There was an old timey toilet – with the raised tank and the pull chain flusher – a tiny little bathtub you couldn’t sit it. And no sink in the bathroom. You had to use the kitchen sink.

My flat looked out on a gas station that abutted – and I do mean abutted – the apartment building out back. A fellow whose window opened onto the roof of the gas station regularly let his two Doberman Pinschers out to crap on the gas station roof. Yuck. I only lasted one summer there.

From that place, I upgraded to a much smaller but much nicer apartment on Beacon Hill proper. In the kitchen, there was a dumbwaiter that we used to send our trash down to the live-in super to dispose of. My adjoining neighbor and I both used the same dumbwaiter, and if we both opened the dumbwaiter door at the same time, we were staring into each other’s eyeballs and kitchens. My dumbwaiter neighbor was a very, very old man whose nickname was Babby. Babby had a companion (what we’d now call a home health aide), an older woman but younger than Babby. She sat with him most days. Anyway, Babby and his aide (I can picture her but can’t remember her name) much enjoyed opening their dumbwaiter door to listen in on what was happening in my single gal apartment.
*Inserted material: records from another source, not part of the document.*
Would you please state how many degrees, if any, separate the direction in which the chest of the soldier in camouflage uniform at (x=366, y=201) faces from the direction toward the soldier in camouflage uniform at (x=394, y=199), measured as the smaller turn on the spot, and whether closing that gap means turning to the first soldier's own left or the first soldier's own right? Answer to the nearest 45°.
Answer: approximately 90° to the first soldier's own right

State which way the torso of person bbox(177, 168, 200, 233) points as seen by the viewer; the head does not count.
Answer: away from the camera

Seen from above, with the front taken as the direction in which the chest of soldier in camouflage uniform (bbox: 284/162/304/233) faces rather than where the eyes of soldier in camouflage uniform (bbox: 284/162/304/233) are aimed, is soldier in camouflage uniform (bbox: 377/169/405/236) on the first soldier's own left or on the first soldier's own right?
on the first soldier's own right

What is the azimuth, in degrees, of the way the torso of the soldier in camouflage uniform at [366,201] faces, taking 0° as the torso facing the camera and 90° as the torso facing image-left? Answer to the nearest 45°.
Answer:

It was great sport to tiptoe into the kitchen and yank the door open so that I could catch the eavesdropping/spying. (I was the only person under the age of 60 – which seemed pretty old to me way back then - living in the building. Another neighbor once told me that Babby had told him that he’d overhead “tickling” noises coming from my apartment.)

All of these places had distinct downsides and flaws, but I can still say with great certainty that each and every one of these apartments was an APARTMENT DESIGNED FOR LIVING.

Seriously, is there any other kind???

My sister Trish suggested that deathtraps aren’t designed for living. But they’re not exactly designed for death, are they? They just end up that way, a by-product of shoddy build.

Anyway, as a long-time marketer, I’m sure I’ve written plenty of things that are pretty darned dumb and pretty darned obvious. Still, nothing quite like this.

Sure, the Ink Block is a cool area. There’s a Whole Food right across the street, and the ability to just run across the way to pick up some Ben & Jerry’s or a pre-fab meal makes for some mighty fine living. Still…

I’m assuming that the apartments all have bathrooms, kitchens, and a closet or two. Heat. AC. Running water. Other than that, what – pray tell – does designed for living mean?